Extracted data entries

###

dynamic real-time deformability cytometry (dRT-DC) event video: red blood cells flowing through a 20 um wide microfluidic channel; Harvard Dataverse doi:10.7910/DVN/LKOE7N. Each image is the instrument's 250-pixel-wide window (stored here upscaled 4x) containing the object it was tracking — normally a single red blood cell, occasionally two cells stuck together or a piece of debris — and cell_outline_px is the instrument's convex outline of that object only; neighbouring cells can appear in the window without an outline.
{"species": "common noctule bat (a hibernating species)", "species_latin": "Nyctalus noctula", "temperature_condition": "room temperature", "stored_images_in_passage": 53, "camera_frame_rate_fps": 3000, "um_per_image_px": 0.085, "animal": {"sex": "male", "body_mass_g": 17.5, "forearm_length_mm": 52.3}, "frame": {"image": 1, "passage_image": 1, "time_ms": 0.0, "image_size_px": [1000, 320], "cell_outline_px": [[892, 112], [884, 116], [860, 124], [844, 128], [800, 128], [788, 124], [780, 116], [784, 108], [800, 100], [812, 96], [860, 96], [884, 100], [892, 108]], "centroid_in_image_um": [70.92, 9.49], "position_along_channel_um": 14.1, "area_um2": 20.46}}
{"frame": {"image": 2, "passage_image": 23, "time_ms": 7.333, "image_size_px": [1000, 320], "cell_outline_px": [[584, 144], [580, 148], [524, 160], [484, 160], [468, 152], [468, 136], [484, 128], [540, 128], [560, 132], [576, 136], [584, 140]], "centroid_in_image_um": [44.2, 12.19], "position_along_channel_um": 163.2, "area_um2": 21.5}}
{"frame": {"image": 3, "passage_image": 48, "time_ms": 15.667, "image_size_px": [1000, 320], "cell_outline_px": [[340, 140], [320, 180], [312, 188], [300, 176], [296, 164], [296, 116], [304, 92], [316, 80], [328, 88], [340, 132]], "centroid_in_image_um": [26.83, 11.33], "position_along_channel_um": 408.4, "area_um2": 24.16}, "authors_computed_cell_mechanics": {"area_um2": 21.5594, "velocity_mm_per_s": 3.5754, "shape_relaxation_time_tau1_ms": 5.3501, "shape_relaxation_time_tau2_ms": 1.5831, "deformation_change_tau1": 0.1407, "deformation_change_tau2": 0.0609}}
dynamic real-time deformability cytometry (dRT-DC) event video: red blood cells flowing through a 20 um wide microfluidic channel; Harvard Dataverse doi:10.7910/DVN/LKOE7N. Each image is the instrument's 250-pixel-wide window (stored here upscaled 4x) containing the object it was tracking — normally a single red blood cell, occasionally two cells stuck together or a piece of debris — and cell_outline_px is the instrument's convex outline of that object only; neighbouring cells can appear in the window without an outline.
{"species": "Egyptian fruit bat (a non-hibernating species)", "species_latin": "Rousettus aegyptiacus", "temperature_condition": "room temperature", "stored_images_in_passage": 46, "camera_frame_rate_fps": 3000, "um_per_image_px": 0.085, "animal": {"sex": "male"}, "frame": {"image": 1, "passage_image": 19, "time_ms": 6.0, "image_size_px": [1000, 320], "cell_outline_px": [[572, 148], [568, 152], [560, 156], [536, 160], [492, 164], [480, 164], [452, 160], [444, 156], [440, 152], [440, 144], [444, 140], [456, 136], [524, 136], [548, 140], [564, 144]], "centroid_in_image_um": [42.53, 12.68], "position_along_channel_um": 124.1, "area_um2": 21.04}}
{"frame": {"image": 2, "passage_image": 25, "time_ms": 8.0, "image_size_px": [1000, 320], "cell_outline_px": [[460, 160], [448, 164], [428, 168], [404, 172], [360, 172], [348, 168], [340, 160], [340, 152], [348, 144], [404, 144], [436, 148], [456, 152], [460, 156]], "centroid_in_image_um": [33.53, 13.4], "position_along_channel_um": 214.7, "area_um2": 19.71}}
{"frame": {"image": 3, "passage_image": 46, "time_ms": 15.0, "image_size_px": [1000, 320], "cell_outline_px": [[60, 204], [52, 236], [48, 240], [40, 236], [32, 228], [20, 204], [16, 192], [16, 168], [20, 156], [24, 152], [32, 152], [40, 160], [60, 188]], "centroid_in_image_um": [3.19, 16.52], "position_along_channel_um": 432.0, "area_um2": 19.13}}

###

Repeat the material above in full, keeping every word.

◆ **Written reply**
dynamic real-time deformability cytometry (dRT-DC) event video: red blood cells flowing through a 20 um wide microfluidic channel; Harvard Dataverse doi:10.7910/DVN/LKOE7N. Each image is the instrument's 250-pixel-wide window (stored here upscaled 4x) containing the object it was tracking — normally a single red blood cell, occasionally two cells stuck together or a piece of debris — and cell_outline_px is the instrument's convex outline of that object only; neighbouring cells can appear in the window without an outline.
{"species": "common noctule bat (a hibernating species)", "species_latin": "Nyctalus noctula", "temperature_condition": "room temperature", "stored_images_in_passage": 53, "camera_frame_rate_fps": 3000, "um_per_image_px": 0.085, "animal": {"sex": "male", "body_mass_g": 17.5, "forearm_length_mm": 52.3}, "frame": {"image": 1, "passage_image": 1, "time_ms": 0.0, "image_size_px": [1000, 320], "cell_outline_px": [[892, 112], [884, 116], [860, 124], [844, 128], [800, 128], [788, 124], [780, 116], [784, 108], [800, 100], [812, 96], [860, 96], [884, 100], [892, 108]], "centroid_in_image_um": [70.92, 9.49], "position_along_channel_um": 14.1, "area_um2": 20.46}}
{"frame": {"image": 2, "passage_image": 23, "time_ms": 7.333, "image_size_px": [1000, 320], "cell_outline_px": [[584, 144], [580, 148], [524, 160], [484, 160], [468, 152], [468, 136], [484, 128], [540, 128], [560, 132], [576, 136], [584, 140]], "centroid_in_image_um": [44.2, 12.19], "position_along_channel_um": 163.2, "area_um2": 21.5}}
{"frame": {"image": 3, "passage_image": 48, "time_ms": 15.667, "image_size_px": [1000, 320], "cell_outline_px": [[340, 140], [320, 180], [312, 188], [300, 176], [296, 164], [296, 116], [304, 92], [316, 80], [328, 88], [340, 132]], "centroid_in_image_um": [26.83, 11.33], "position_along_channel_um": 408.4, "area_um2": 24.16}, "authors_computed_cell_mechanics": {"area_um2": 21.5594, "velocity_mm_per_s": 3.5754, "shape_relaxation_time_tau1_ms": 5.3501, "shape_relaxation_time_tau2_ms": 1.5831, "deformation_change_tau1": 0.1407, "deformation_change_tau2": 0.0609}}
dynamic real-time deformability cytometry (dRT-DC) event video: red blood cells flowing through a 20 um wide microfluidic channel; Harvard Dataverse doi:10.7910/DVN/LKOE7N. Each image is the instrument's 250-pixel-wide window (stored here upscaled 4x) containing the object it was tracking — normally a single red blood cell, occasionally two cells stuck together or a piece of debris — and cell_outline_px is the instrument's convex outline of that object only; neighbouring cells can appear in the window without an outline.
{"species": "Egyptian fruit bat (a non-hibernating species)", "species_latin": "Rousettus aegyptiacus", "temperature_condition": "room temperature", "stored_images_in_passage": 46, "camera_frame_rate_fps": 3000, "um_per_image_px": 0.085, "animal": {"sex": "male"}, "frame": {"image": 1, "passage_image": 19, "time_ms": 6.0, "image_size_px": [1000, 320], "cell_outline_px": [[572, 148], [568, 152], [560, 156], [536, 160], [492, 164], [480, 164], [452, 160], [444, 156], [440, 152], [440, 144], [444, 140], [456, 136], [524, 136], [548, 140], [564, 144]], "centroid_in_image_um": [42.53, 12.68], "position_along_channel_um": 124.1, "area_um2": 21.04}}
{"frame": {"image": 2, "passage_image": 25, "time_ms": 8.0, "image_size_px": [1000, 320], "cell_outline_px": [[460, 160], [448, 164], [428, 168], [404, 172], [360, 172], [348, 168], [340, 160], [340, 152], [348, 144], [404, 144], [436, 148], [456, 152], [460, 156]], "centroid_in_image_um": [33.53, 13.4], "position_along_channel_um": 214.7, "area_um2": 19.71}}
{"frame": {"image": 3, "passage_image": 46, "time_ms": 15.0, "image_size_px": [1000, 320], "cell_outline_px": [[60, 204], [52, 236], [48, 240], [40, 236], [32, 228], [20, 204], [16, 192], [16, 168], [20, 156], [24, 152], [32, 152], [40, 160], [60, 188]], "centroid_in_image_um": [3.19, 16.52], "position_along_channel_um": 432.0, "area_um2": 19.13}}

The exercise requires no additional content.